After hearing about the dog food recall, the low nutritional value of many commercial dog foods and the increasingly popular raw diets/home made foods, I'm very curious. I guess I was one of those ignorant people that assumed the commercial dog foods were made to fit their nutritional needs and it wasn't a big deal, but I've started doing research and I think its time I start making my baby's food.
Part of my research has told me to hold off on making your own dog food until speaking with a vet, as dog's have specific nutritional needs. But you guys are the most knowledgeable people I can find when it comes to chi babies and I trust the advice I get here.
For those of you who make your chi's food, do you care to share your recipe?
Any recipes for treats/snacks are great too!


----------



## TashaZ (Mar 20, 2009)

I'd love to know too!
At the moment i'm feeding my girls boiled chicken and cooked pumpkin for breakfast (about 50grams) and raw beef (i just buy steak and chop it up or mince) at night and i mix some dry dog food into it too sometimes, otherwise i just leave them with some dry food when i go to work. 
I'd love to know more recipes as they get older but for puppies my vet told me to keep it simple, i've introduced salmon to them recently and they love it too so i'll slowly try new things.
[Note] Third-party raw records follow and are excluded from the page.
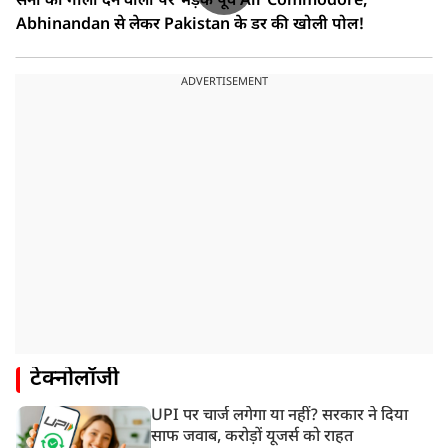
सेना को गाली देने वालों पर भड़के पूर्व Air Commodore,
Abhinandan से लेकर Pakistan के डर की खोली पोल!
ADVERTISEMENT
टेक्नोलॉजी
UPI पर चार्ज लगेगा या नहीं? सरकार ने दिया
साफ जवाब, करोड़ों यूजर्स को राहत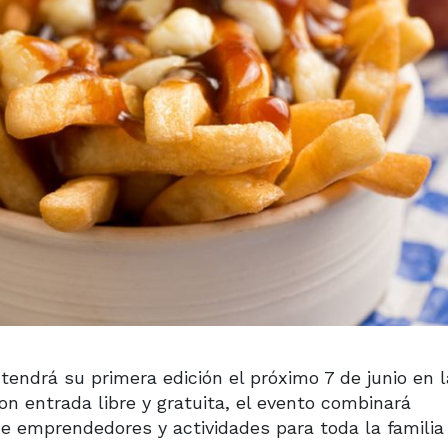
tendrá su primera edición el próximo 7 de junio en l
Con entrada libre y gratuita, el evento combinará
 de emprendedores y actividades para toda la familia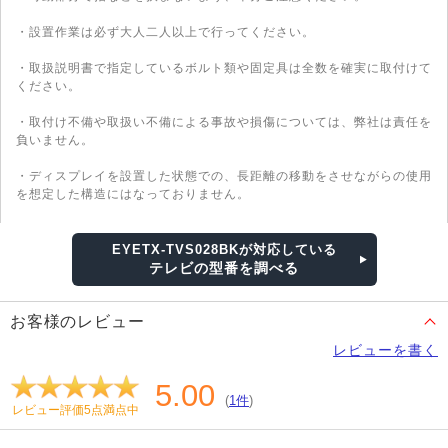
・設置作業は必ず大人二人以上で行ってください。
・取扱説明書で指定しているボルト類や固定具は全数を確実に取付けて
ください。
・取付け不備や取扱い不備による事故や損傷については、弊社は責任を
負いません。
・ディスプレイを設置した状態での、長距離の移動をさせながらの使用
を想定した構造にはなっておりません。
EYETX-TVS028BKが対応している
テレビの型番を調べる
お客様のレビュー
レビューを書く
5.00
(
1件
)
レビュー評価5点満点中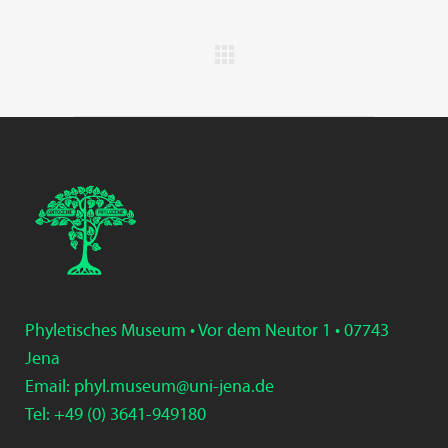
Phyletisches Museum • Vor dem Neutor 1 • 07743
Jena
Email:
phyl.museum@uni-jena.de
Tel: +49 (0) 3
641-9
49
180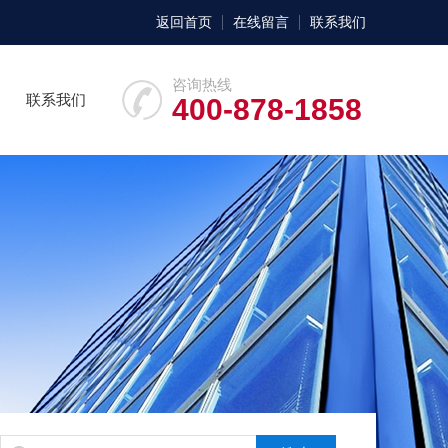
返回首页
在线留言
联系我们
咨询热线
联系我们
400-878-1858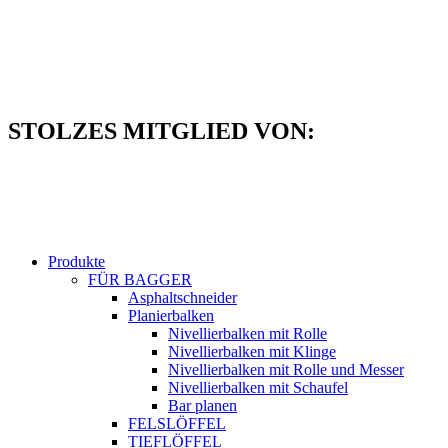
Zum
Inhalt
springen
STOLZES MITGLIED VON:
Produkte
FÜR BAGGER
Asphaltschneider
Planierbalken
Nivellierbalken mit Rolle
Nivellierbalken mit Klinge
Nivellierbalken mit Rolle und Messer
Nivellierbalken mit Schaufel
Bar planen
FELSLÖFFEL
TIEFLÖFFEL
The vet also told me to give them one raw chicken wing tip a week to keep their teeth clean (they LOVE this) and also raw carrot is good for this too although carrot is fibre so not too much for puppies.
When i don't feel like cooking i still give them canned food but very rarely, kind of like giving a child take away food HAHA every now and then it's ok!


----------



## Kioana (Mar 1, 2005)

i'd like to know a daily list of thing to feed, i'm the type of person that has to see it maped out to know what to feed and how much and when.


----------



## mggy91au (Jan 2, 2009)

I cook a doggy stew. Brown some minced beef with a little garlic. Add some water, a couple of beef cubes, grated carrot, peas and a handful of rice (more or less depending on the amount of meat you are cooking.) I cook that up for about 20 minutes and then cool. When cool I add a couple of beaten eggs then freeze in containers.
A couple of days a week they get a raw chicken neck.
I also add a little dry food to each meal.
They are both healthy and happy.
I remember about 45 years ago my inlaws had a couple of dogs and they were fed table scraps including cooked bones. We would all be horrified if we knew someone feeding this type of diet but the dogs lived a long life.
Sometimes I think we are too fussy with what we feed our babies. But then they are so precious!!!


----------



## Kioana (Mar 1, 2005)

so true i read labels from them , when it comes to my self just pick up and go lol


----------



## •Tara• (May 29, 2009)

This is a thread I'd like to revive 
Anyone know of any good grain free treat recipes?


----------